## What is being asked:
Output only the stretch of the listing that starts at the line containing "Jeff Levine, AICP, Director" and ends at the line containing "Separate permits are", reproduced exactly with both ends.

## Supplied material:
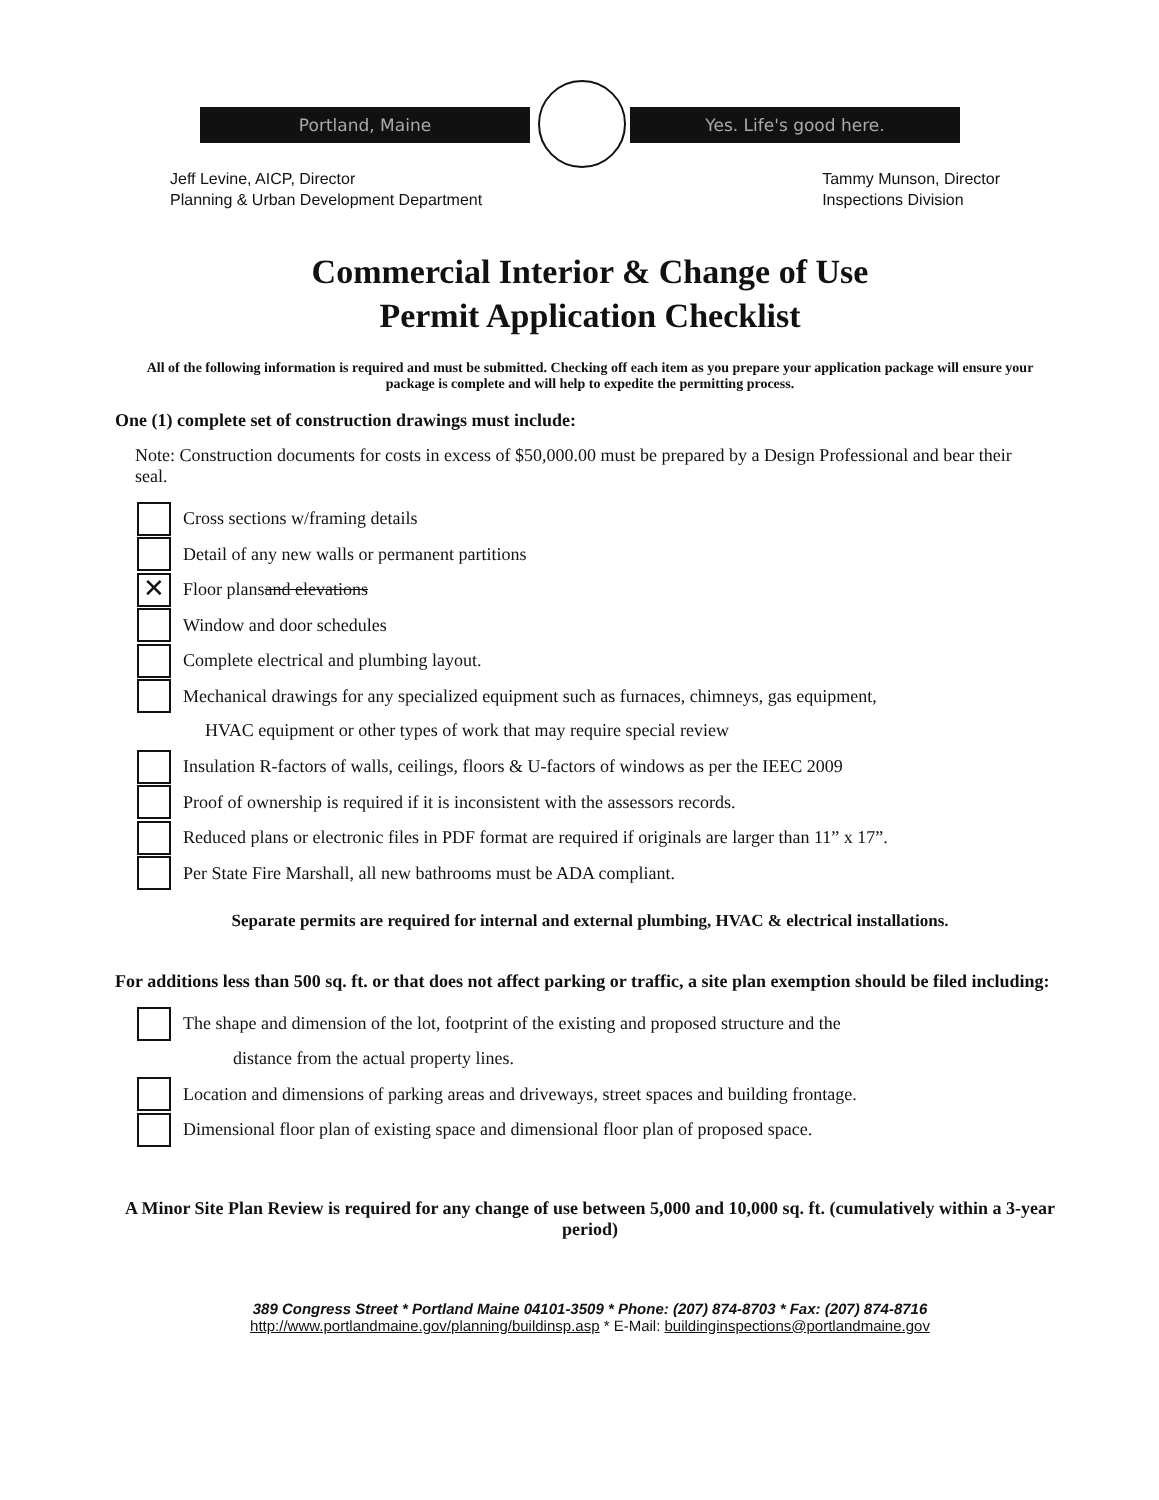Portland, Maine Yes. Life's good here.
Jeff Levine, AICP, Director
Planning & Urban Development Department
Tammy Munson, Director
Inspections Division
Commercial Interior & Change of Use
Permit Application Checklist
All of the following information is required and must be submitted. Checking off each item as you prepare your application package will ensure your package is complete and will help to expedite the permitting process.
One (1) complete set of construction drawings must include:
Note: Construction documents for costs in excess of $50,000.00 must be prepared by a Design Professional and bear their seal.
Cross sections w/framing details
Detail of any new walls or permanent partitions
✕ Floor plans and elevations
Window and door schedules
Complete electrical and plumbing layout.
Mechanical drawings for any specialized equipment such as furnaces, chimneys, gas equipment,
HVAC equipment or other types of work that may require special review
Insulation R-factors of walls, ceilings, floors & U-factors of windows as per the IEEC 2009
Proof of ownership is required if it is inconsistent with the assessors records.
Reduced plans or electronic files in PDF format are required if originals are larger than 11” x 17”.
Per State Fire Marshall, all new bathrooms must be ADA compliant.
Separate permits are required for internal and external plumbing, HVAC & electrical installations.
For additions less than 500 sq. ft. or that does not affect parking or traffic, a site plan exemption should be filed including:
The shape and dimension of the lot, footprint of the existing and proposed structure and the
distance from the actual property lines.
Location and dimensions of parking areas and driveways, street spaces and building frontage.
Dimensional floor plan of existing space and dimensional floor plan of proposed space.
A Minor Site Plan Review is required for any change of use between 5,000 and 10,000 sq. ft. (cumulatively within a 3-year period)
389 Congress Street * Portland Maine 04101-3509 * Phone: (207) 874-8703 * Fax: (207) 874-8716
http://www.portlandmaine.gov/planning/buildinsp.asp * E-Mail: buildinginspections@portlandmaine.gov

--

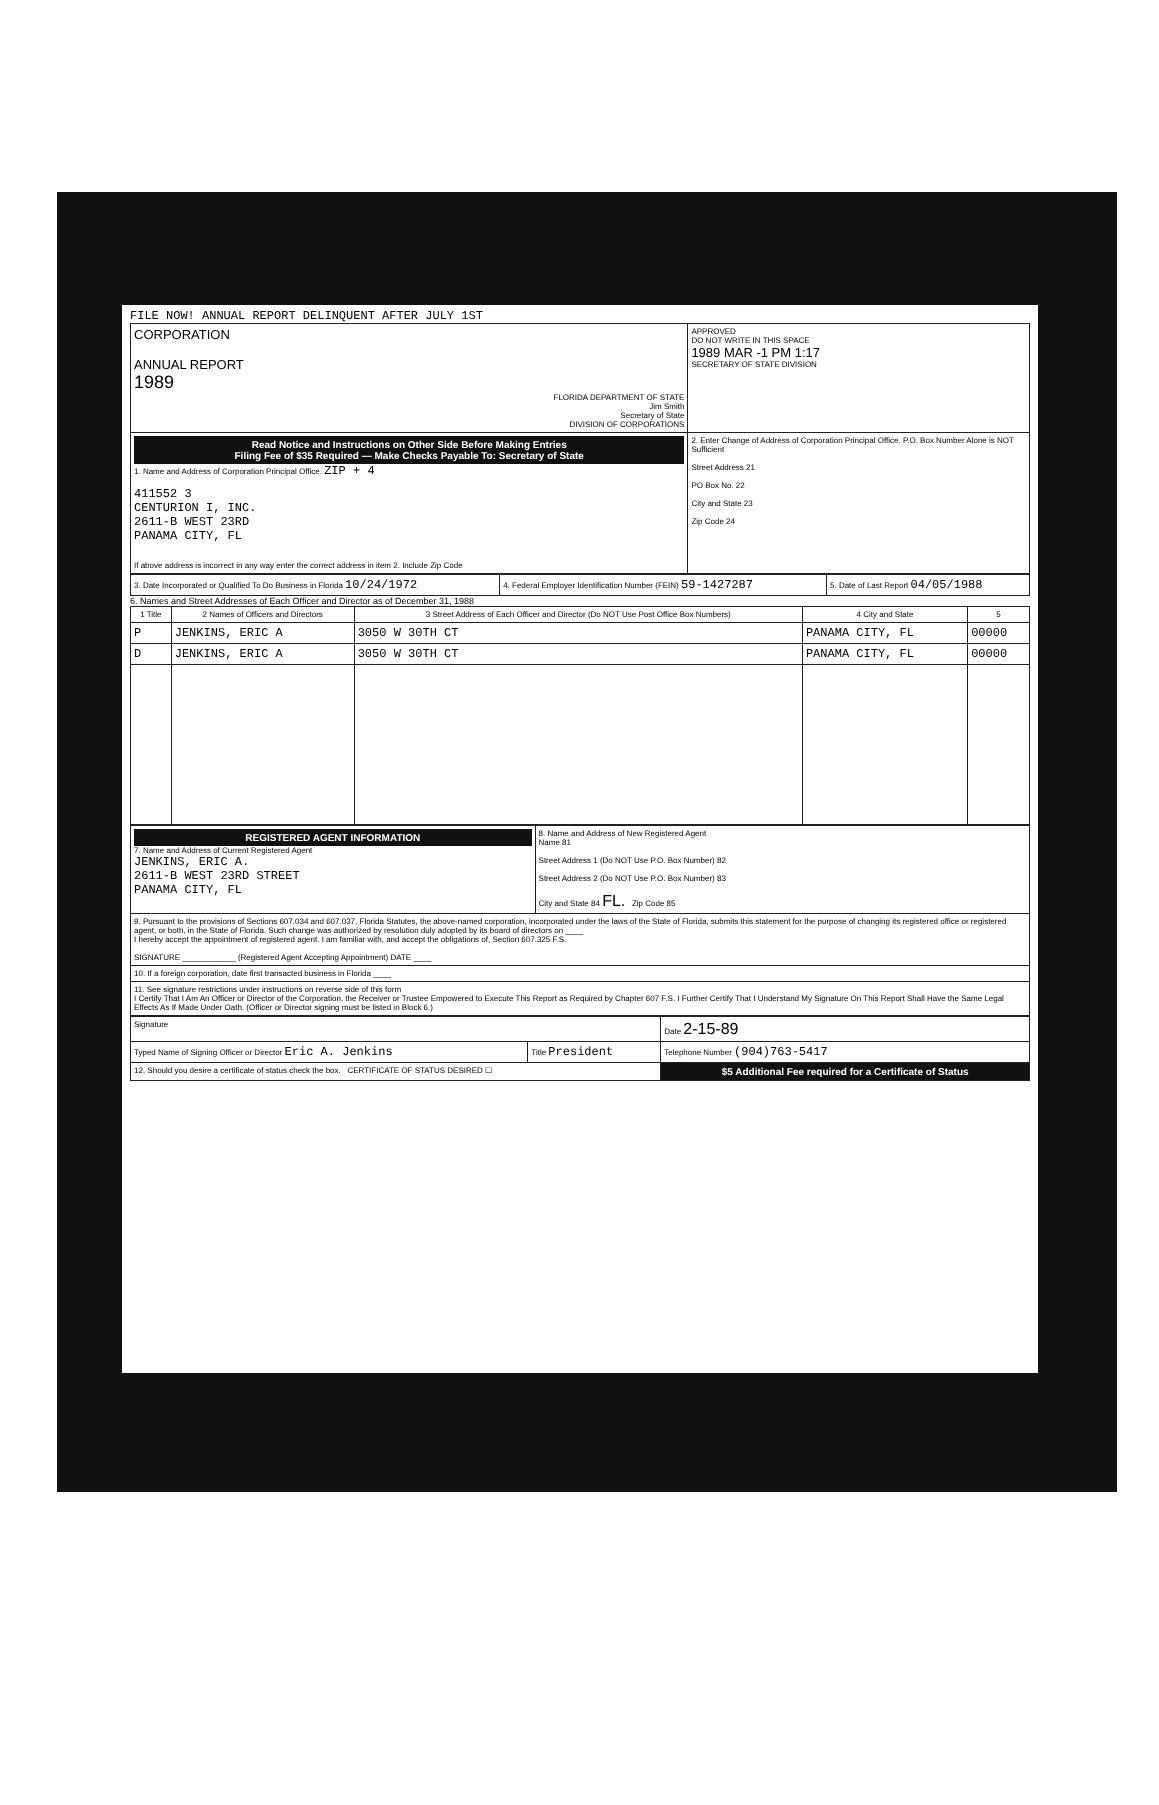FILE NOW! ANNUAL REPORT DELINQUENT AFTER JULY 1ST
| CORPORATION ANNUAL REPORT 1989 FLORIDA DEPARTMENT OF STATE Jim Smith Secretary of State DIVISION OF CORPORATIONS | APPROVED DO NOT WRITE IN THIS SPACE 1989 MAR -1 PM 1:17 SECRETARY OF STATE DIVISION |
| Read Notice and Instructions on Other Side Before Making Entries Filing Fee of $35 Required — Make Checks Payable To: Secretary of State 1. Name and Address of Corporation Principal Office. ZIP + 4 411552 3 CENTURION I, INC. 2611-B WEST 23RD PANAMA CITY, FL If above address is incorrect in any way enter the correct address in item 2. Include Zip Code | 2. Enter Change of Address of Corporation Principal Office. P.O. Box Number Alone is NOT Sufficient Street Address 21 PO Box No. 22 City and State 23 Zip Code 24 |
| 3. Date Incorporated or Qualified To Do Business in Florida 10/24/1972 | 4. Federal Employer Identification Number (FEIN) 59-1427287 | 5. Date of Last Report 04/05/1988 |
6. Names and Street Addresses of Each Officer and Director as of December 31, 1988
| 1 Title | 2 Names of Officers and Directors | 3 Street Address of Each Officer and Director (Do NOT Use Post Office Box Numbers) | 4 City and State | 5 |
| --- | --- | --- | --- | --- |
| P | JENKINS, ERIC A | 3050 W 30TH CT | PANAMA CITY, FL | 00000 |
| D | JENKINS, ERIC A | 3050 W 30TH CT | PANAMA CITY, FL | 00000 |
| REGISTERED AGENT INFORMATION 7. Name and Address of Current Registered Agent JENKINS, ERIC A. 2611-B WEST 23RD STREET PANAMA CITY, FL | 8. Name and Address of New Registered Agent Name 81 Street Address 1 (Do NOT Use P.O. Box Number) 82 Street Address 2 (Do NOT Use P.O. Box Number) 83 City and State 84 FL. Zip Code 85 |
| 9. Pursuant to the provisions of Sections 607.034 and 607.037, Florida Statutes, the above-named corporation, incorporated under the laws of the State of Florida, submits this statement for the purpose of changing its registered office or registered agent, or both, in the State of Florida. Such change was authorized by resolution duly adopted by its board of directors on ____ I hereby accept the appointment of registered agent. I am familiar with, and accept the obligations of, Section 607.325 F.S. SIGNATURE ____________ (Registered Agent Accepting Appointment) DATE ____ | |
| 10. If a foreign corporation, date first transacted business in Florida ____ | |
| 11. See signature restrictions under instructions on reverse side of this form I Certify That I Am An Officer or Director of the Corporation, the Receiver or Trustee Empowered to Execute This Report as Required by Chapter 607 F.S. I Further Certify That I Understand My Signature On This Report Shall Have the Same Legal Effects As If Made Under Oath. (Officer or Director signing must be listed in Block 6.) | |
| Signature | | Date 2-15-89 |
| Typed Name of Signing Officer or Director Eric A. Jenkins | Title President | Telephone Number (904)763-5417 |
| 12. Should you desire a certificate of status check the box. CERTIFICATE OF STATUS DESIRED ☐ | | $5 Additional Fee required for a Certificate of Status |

## Written solution:
Jeff Levine, AICP, Director
Planning & Urban Development Department
Tammy Munson, Director
Inspections Division
Commercial Interior & Change of Use
Permit Application Checklist
All of the following information is required and must be submitted. Checking off each item as you prepare your application package will ensure your package is complete and will help to expedite the permitting process.
One (1) complete set of construction drawings must include:
Note: Construction documents for costs in excess of $50,000.00 must be prepared by a Design Professional and bear their seal.
Cross sections w/framing details
Detail of any new walls or permanent partitions
✕ Floor plans and elevations
Window and door schedules
Complete electrical and plumbing layout.
Mechanical drawings for any specialized equipment such as furnaces, chimneys, gas equipment,
HVAC equipment or other types of work that may require special review
Insulation R-factors of walls, ceilings, floors & U-factors of windows as per the IEEC 2009
Proof of ownership is required if it is inconsistent with the assessors records.
Reduced plans or electronic files in PDF format are required if originals are larger than 11” x 17”.
Per State Fire Marshall, all new bathrooms must be ADA compliant.
Separate permits are required for internal and external plumbing, HVAC & electrical installations.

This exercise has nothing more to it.